From the article on Black trans lives, quote the passage that starts at "This burgeoning activism" and ends after "during the assault.".

------ DOCUMENT EXTRACT ------

Site icon MEFeater

SAY THEIR NAMES: Don’t Forget About Black Trans Lives ✊?✊?✊?

Dont Forget Black Trans Lives

Photo courtesy Ian Reid.

Photo courtesy Ian Reid.

June 1 marked the commencement of Pride Month. These thirty days are annually reserved to champion a community who once endured, and decidedly still is, a historic exile from human rights in every sphere imaginable. Bright-colored rainbow flags, the hallmark symbol of the community, are hoisted proudly across the nation — emblematic of the undaunted valor the LGBTQ+ community yields in seeking visibility. 

However, this Pride Month comes on the heels of a global fever pitch of rage, dejection, and sorrow that boiled from a carceral state that remains resolute in enabling police brutality. Within two days of  George Floyd’s death, protests in his namesake rocked Minneapolis and set the city ablaze. Shortly thereafter, the unrest would intensify into a global wildfire valiantly raging to rise victoriously against the system

This burgeoning activism encapsulated more than just justice for Floyd’s death, but all Black people penalized by the proverbial system. Yet still in the very backyard of Minneapolis, the city that bore witness to the flame that ignited the world, unfolds the complexities of steering an inclusionary movement.

Photo courtesy Facebook {Iyanna Dior)

On the Monday following George Floyd’s death, Iyanna Dior, a Black Trans woman in Minneapolis, was attacked by 15 to 30 men in a gas station over a reported fender bender. In the video of the incident that circulated online, the men, who are known as of now to be cis-gendered, are heard spewing transphobic slurs during the assault.

------ ITEMS ------

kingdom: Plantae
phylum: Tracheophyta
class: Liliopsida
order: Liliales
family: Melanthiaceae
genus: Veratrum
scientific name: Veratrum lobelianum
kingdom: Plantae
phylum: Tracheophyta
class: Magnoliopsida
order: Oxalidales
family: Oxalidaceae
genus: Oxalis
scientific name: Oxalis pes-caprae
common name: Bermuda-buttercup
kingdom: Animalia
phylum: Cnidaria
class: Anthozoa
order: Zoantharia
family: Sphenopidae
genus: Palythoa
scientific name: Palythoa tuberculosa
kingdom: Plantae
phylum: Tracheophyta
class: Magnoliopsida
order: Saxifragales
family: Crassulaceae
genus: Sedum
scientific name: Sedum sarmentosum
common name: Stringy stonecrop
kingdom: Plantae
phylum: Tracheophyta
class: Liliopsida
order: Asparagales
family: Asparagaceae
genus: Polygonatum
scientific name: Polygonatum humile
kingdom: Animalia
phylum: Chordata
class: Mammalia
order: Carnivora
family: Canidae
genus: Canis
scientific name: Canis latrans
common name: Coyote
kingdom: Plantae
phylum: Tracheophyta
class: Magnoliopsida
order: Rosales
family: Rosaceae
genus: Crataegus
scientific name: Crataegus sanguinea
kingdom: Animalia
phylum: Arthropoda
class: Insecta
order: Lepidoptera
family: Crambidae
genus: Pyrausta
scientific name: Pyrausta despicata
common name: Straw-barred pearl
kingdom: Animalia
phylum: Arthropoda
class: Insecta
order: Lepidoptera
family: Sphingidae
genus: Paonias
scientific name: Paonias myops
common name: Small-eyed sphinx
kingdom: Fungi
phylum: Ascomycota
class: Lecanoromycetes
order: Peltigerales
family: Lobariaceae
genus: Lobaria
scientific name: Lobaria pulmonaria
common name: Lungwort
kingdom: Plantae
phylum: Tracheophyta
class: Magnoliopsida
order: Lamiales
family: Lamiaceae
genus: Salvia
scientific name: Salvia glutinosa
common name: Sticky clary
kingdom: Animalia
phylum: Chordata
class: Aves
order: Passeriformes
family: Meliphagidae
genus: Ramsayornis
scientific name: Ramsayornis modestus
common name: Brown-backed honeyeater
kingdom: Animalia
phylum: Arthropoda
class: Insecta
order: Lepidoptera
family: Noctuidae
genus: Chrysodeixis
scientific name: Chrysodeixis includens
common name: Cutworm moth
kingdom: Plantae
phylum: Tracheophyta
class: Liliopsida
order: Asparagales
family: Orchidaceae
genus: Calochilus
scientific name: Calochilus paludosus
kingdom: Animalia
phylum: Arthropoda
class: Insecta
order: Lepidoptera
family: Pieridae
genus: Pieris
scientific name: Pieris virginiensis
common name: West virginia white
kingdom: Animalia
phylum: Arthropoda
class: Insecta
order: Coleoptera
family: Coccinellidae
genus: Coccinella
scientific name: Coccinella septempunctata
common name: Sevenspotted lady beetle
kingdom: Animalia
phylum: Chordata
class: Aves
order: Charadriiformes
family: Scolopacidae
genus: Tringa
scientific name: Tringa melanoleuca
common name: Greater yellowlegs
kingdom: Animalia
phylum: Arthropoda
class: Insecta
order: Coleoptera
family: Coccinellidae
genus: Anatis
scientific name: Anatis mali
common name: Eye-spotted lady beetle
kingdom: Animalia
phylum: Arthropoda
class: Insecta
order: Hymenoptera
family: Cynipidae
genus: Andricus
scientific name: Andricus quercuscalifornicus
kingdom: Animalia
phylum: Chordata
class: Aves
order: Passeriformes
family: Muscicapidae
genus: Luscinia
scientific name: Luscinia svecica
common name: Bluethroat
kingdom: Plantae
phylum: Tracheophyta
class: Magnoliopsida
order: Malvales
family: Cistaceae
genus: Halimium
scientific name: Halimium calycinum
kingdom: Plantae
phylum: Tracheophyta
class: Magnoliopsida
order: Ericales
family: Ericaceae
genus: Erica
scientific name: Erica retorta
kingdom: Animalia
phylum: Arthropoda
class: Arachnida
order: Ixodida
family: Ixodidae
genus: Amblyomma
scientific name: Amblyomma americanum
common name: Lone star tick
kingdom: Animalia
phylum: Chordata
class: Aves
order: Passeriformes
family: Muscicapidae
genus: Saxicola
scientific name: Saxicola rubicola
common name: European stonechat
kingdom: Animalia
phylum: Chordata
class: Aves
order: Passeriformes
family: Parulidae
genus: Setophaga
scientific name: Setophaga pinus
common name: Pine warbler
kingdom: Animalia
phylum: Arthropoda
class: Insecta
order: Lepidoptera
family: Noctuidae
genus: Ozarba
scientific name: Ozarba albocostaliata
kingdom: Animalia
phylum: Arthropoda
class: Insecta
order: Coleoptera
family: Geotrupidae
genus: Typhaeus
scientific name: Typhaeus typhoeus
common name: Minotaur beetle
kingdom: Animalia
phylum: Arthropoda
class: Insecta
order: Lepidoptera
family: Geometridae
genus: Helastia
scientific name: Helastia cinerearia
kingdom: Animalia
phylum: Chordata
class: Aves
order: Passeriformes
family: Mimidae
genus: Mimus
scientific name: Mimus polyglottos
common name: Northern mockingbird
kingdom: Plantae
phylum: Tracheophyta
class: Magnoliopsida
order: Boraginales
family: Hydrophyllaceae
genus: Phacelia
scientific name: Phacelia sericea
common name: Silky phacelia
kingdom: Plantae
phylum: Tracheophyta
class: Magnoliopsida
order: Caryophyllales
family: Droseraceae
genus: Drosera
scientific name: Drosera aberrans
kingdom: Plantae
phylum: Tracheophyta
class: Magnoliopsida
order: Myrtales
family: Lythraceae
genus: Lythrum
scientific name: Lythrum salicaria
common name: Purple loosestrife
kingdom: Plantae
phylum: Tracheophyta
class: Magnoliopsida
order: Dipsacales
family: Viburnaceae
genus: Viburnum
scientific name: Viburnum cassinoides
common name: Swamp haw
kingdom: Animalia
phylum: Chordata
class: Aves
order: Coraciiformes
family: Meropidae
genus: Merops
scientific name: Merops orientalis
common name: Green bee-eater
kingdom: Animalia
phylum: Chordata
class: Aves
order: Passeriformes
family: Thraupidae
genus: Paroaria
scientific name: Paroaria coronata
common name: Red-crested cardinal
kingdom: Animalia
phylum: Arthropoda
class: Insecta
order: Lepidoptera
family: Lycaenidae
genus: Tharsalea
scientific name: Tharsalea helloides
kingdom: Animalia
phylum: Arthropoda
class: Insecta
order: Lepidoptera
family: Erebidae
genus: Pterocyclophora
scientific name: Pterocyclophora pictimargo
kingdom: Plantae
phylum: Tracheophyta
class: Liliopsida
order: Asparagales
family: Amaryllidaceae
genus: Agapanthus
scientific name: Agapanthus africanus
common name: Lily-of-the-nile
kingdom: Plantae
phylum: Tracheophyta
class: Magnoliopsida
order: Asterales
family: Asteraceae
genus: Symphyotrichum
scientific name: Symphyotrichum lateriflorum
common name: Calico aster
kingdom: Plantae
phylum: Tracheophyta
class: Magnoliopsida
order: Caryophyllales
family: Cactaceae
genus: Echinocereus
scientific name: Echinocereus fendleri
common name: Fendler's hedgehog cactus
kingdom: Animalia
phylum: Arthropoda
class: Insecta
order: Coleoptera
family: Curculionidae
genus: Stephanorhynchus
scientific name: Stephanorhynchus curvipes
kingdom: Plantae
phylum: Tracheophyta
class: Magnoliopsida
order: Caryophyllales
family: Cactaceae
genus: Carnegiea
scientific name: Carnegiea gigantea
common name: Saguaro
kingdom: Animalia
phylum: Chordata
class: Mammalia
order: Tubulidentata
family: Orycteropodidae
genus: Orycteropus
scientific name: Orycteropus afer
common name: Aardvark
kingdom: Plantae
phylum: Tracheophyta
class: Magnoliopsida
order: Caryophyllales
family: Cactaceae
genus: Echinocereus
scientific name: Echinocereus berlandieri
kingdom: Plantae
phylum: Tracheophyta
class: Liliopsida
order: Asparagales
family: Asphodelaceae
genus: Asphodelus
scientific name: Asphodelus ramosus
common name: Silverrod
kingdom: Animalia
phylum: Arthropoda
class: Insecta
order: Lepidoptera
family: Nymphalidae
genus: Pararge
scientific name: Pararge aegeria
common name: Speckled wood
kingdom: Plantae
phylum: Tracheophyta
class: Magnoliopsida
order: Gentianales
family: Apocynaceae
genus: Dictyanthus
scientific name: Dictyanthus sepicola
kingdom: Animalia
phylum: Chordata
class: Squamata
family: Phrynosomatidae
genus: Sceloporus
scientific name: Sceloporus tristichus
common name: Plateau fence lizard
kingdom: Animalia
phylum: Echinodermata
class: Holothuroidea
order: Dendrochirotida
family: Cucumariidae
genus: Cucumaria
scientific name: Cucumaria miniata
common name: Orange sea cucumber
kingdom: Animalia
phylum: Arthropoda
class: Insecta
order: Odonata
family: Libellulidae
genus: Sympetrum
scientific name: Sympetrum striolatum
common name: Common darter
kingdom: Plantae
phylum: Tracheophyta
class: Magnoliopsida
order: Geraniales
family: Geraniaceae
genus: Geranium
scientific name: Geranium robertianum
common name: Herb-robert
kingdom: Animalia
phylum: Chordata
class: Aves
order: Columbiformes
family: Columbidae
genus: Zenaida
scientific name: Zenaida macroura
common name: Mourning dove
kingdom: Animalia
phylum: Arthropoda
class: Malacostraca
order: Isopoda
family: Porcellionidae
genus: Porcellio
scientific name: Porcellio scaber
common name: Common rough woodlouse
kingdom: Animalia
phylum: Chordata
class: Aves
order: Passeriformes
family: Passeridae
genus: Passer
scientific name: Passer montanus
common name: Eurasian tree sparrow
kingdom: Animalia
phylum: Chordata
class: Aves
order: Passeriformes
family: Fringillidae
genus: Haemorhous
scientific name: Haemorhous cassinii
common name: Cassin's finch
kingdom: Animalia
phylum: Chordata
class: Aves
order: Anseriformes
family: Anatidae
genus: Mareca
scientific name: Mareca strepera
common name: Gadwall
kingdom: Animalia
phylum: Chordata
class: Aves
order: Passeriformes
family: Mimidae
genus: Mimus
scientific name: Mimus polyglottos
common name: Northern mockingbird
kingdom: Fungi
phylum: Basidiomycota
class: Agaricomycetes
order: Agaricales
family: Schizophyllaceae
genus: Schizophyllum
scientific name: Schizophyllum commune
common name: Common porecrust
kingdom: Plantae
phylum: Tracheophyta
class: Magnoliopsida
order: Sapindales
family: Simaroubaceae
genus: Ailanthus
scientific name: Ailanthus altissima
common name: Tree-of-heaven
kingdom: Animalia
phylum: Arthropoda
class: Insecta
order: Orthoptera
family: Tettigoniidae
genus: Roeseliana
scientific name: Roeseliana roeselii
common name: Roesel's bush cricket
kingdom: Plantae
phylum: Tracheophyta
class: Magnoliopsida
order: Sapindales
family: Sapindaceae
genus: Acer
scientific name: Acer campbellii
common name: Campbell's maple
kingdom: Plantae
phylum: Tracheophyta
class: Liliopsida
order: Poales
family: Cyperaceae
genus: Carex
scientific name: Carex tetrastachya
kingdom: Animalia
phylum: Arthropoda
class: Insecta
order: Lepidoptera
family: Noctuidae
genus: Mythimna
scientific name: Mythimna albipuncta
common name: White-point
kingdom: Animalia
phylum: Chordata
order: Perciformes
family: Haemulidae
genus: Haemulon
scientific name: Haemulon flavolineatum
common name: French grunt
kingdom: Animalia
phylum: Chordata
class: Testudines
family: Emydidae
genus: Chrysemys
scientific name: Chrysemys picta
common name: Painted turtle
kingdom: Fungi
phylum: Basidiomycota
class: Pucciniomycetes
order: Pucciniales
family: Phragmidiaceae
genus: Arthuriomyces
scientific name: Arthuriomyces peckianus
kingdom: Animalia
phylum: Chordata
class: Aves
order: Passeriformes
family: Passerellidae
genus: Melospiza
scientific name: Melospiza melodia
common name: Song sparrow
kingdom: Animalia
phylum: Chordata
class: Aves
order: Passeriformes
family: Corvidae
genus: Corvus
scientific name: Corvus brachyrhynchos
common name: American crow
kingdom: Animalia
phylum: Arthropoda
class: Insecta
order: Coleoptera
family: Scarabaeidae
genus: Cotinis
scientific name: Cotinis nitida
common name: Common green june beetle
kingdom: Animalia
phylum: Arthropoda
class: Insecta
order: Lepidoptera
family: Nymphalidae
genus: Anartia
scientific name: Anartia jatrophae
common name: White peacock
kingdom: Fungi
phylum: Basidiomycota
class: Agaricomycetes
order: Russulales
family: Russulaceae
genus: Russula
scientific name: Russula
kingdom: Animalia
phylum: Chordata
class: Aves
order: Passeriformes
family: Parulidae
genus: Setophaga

------

**ANSWER FOR THE TASK**
This burgeoning activism encapsulated more than just justice for Floyd’s death, but all Black people penalized by the proverbial system. Yet still in the very backyard of Minneapolis, the city that bore witness to the flame that ignited the world, unfolds the complexities of steering an inclusionary movement.

Photo courtesy Facebook {Iyanna Dior)

On the Monday following George Floyd’s death, Iyanna Dior, a Black Trans woman in Minneapolis, was attacked by 15 to 30 men in a gas station over a reported fender bender. In the video of the incident that circulated online, the men, who are known as of now to be cis-gendered, are heard spewing transphobic slurs during the assault.